**STUDY TEXT**
Pronoun Reference in the Quran

From Wiki

Jump to: navigation, search

Anaphora in a text is when a referring expression (like a pronoun) refers to an antecedent entity.

For example,

وَإِذَا طَلَّقْتُمُ ٱلنِّسَآءَ فَبَلَغْنَ [أَجَلَهُنَّ الزوجة ] فَلَا [تَعْضُلُوهُنَّ الزوجة ] أَن يَنكِحْنَ أَزْوَٰجَهُنَّ إِذَا تَرَٰضَوْا۟ بَيْنَهُم بِٱلْمَعْرُوفِ

In the verse above, the feminine plural third person pronoun 'هن' refers to the noun women 'النساء'.

Note, in the above example that after the word 'women' mentioned, there were 5 instance of the pronoun هن referring to this same entity. These pronouns all co-refer to the entity. All these co-referring expressions form a chain called coreference chain.

Computationally, two tasks are popular:

  • coreference resolution: where coreference chain is found.
  • pronominal anaphora resolution: where given a pronoun, the referent is identified.

Contents

Annotating Quran with Pronoun referents

Resolving pronominal anaphora in the Qur’an leads to better understanding of the Qur’an in general and helps in various NLP applications. It happens in many instances –especially in the context of stories- that the referent is mentioned at a very early stage. When tagging such pronouns with their referents will make computational analysis much easier. Consider the example in verse 2:92:

وَلَقَدْ جَاءَكُم مُّوسَىٰ بِالْبَيِّنَاتِ
And Moses had certainly brought you clear proofs.

Here the pronoun ‘you’ refers to ‘the children of Israel’, but is never found nearby and the earliest reference was made 10 verses earlier in 2:83.

Moreover, as the Qur’an being the revelation of Allah to Prophet Muhammad, it is common to refer to Allah in 1st person form (both singular and plural), and refer to Prophet Muhammad as 2nd person. Examples 2:4 and 2:23 below illustrate this. Note that It has been a practice by most English translators to include 2nd person reference to Prophet Muhammad in square brackets.


وَالَّذِينَ يُؤْمِنُونَ بِمَا أُنزِلَ إِلَيْكَ وَمَا أُنزِلَ مِن قَبْلِكَ 
And who believe in what has been revealed to you, [O Muhammad], and what was revealed before you, [2:4]


وَإِن كُنتُمْ فِي رَيْبٍ مِّمَّا نَزَّلْنَا عَلَىٰ عَبْدِنَا فَأْتُوا بِسُورَةٍ مِّن مِّثْلِهِ
And if you are in doubt about what We have sent down upon Our Servant [Muhammad], then produce a surah the like thereof [2:23]

Given that Quranic style portraits abundant use of pronouns like the verse 43:37 blow, tagging these pronouns will add greatly to understanding the Quran.

**TASKS AND EXERCISES**
a – According to the pronoun reference page, in which verse is the earliest reference to "the children of Israel" made?
b – Write the next part of the pronoun reference page, picking up after its final sentence.
The material after this point is separate from the pronoun reference page.

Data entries
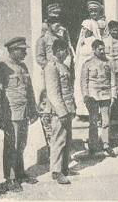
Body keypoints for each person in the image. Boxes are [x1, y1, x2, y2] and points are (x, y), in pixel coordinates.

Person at [0, 37, 38, 192]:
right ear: (12, 50)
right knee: (11, 146)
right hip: (11, 113)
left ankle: (20, 173)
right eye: (22, 50)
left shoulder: (23, 66)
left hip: (24, 112)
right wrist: (0, 116)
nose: (25, 52)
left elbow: (29, 90)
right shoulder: (1, 68)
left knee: (21, 144)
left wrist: (33, 109)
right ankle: (10, 178)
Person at [44, 39, 76, 184]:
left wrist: (72, 108)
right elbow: (53, 93)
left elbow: (68, 89)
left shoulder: (63, 66)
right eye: (65, 50)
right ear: (57, 50)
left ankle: (64, 168)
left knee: (67, 140)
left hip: (67, 109)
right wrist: (61, 112)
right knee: (58, 140)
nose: (67, 52)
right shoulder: (52, 66)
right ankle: (56, 172)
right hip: (59, 111)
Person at [81, 39, 117, 157]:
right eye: (99, 49)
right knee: (93, 121)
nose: (102, 51)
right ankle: (93, 145)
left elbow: (113, 80)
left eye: (103, 49)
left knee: (106, 121)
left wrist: (113, 95)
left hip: (106, 95)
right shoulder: (87, 63)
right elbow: (83, 82)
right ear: (94, 50)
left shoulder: (109, 63)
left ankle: (106, 144)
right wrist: (85, 96)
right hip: (93, 96)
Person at [75, 1, 105, 118]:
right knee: (79, 88)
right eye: (83, 28)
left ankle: (92, 113)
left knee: (90, 88)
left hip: (90, 69)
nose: (84, 30)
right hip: (80, 68)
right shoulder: (82, 40)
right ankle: (80, 112)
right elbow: (78, 52)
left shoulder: (94, 39)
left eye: (86, 28)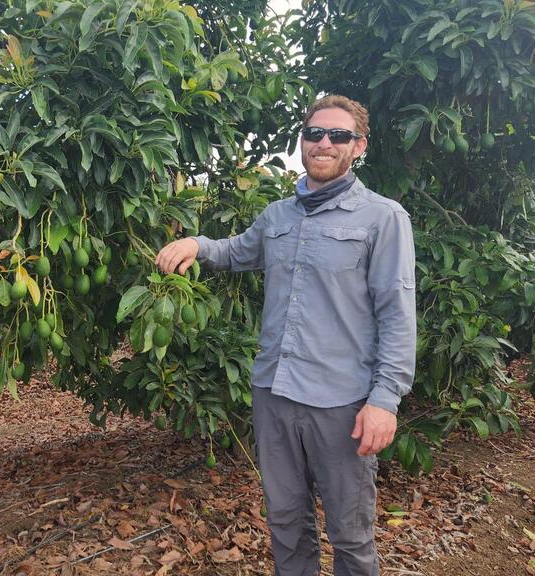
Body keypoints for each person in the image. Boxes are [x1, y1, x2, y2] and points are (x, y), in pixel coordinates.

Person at [155, 95, 416, 576]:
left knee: (351, 535)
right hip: (274, 394)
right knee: (285, 522)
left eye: (338, 136)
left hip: (342, 404)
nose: (324, 143)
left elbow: (397, 315)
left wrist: (385, 399)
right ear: (303, 142)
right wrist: (196, 243)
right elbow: (236, 251)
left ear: (358, 146)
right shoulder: (278, 216)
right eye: (315, 133)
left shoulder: (383, 218)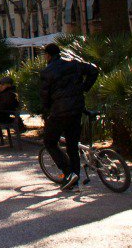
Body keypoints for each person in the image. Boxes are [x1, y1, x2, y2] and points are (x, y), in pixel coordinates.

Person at [41, 43, 100, 190]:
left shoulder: (47, 72)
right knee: (72, 145)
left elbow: (44, 96)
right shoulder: (74, 64)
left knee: (49, 142)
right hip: (76, 109)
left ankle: (68, 173)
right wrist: (84, 88)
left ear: (48, 55)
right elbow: (93, 70)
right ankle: (76, 179)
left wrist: (47, 110)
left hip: (59, 112)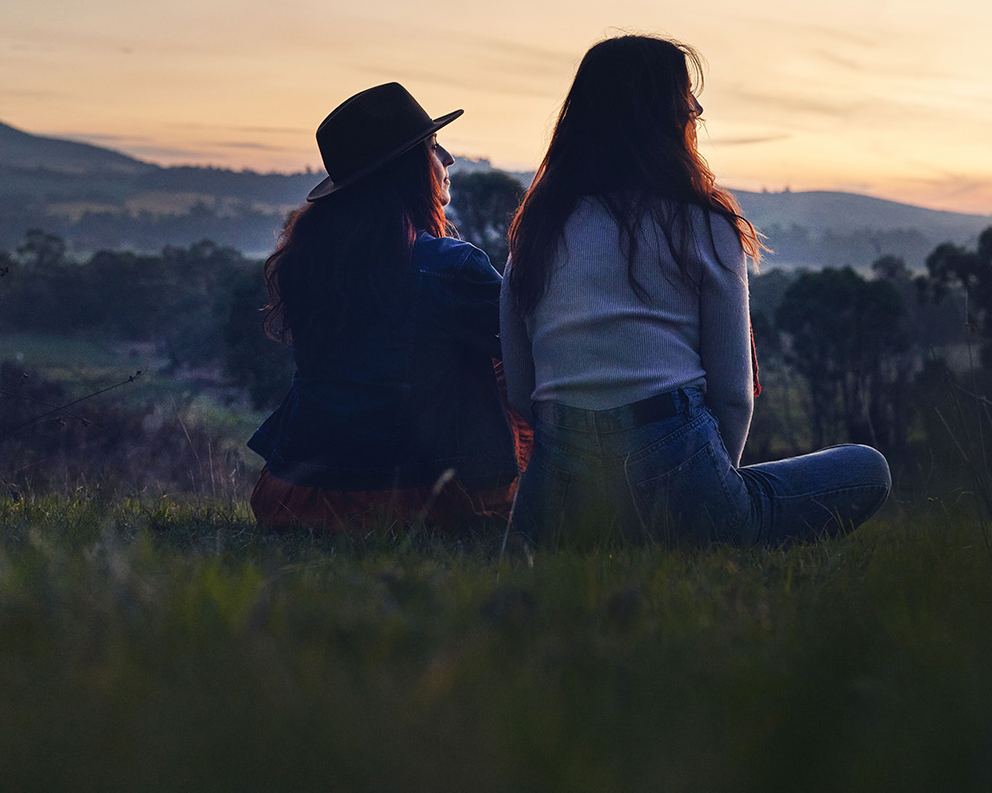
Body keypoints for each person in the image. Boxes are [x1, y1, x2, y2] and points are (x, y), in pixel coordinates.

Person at [501, 35, 891, 546]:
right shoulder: (705, 226)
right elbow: (733, 396)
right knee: (868, 468)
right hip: (678, 464)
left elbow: (521, 394)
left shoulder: (534, 233)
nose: (697, 109)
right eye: (687, 96)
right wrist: (707, 496)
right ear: (662, 115)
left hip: (557, 489)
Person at [248, 82, 527, 531]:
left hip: (293, 495)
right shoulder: (451, 266)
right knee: (509, 361)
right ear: (407, 170)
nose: (449, 159)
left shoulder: (308, 261)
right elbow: (529, 344)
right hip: (412, 499)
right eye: (434, 148)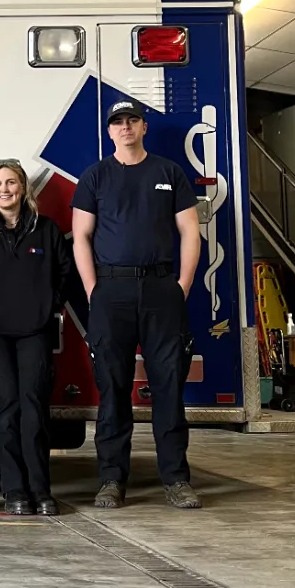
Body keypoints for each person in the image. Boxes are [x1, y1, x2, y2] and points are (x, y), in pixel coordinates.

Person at [71, 98, 202, 510]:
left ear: (143, 127)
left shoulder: (169, 172)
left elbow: (190, 233)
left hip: (163, 290)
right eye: (118, 123)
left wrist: (181, 285)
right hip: (111, 292)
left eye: (132, 121)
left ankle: (176, 480)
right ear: (109, 132)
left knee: (168, 389)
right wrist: (94, 290)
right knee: (112, 391)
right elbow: (81, 238)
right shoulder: (94, 177)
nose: (125, 127)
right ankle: (111, 479)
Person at [0, 159, 72, 516]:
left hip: (34, 333)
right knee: (4, 410)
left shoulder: (46, 230)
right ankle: (15, 491)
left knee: (34, 410)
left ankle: (40, 489)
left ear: (23, 188)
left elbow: (65, 274)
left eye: (11, 183)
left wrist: (47, 304)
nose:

**WRITTEN ANSWERS**
a – 2:83

b –
وَإِنَّهُمْ لَيَصُدُّونَهُمْ عَنِ السَّبِيلِ وَيَحْسَبُونَ أَنَّهُم مُّهْتَدُونَ
And indeed, they avert them from the way [of guidance] while they think that they are [rightly] guided

Annotation Scope

We have created annotation of the Quranic pronouns that are tagged in Quranic Arabic corpus as PRON. These are amounting to 24,668 instances. With each such instance we link this pronoun to a list of concepts and also identify the location of the antecedent if available.

Maintaining an ontological listing of concepts helps in keeping multiple Quranic terms converge to a single concept, thus improve searching for this concept. For example the concept "Quran" is referred in the Quran by various terms other than the word "Quran" like "Book", "reminder", "light", "distinguishes", etc. Some of these terms also share with other concepts like "Torah" or "Gospel".


This annotation is available through this query page which provides following information for an entered verse.

File:Pronoun.PNG

Statistics

The Quranic Arabic Corpus (QAC) gives three tags for pronouns :

  • PRON: These are personal pronouns like “I, we, you, them, us, etc.” In Arabic these pronouns can be separate words or they could be attached with the verb or noun. In total QAC have a total of 24,668 words (83.8%) among them only 3301 pronouns are separate word pronoun and the rest are attached to another word (often a verb or noun).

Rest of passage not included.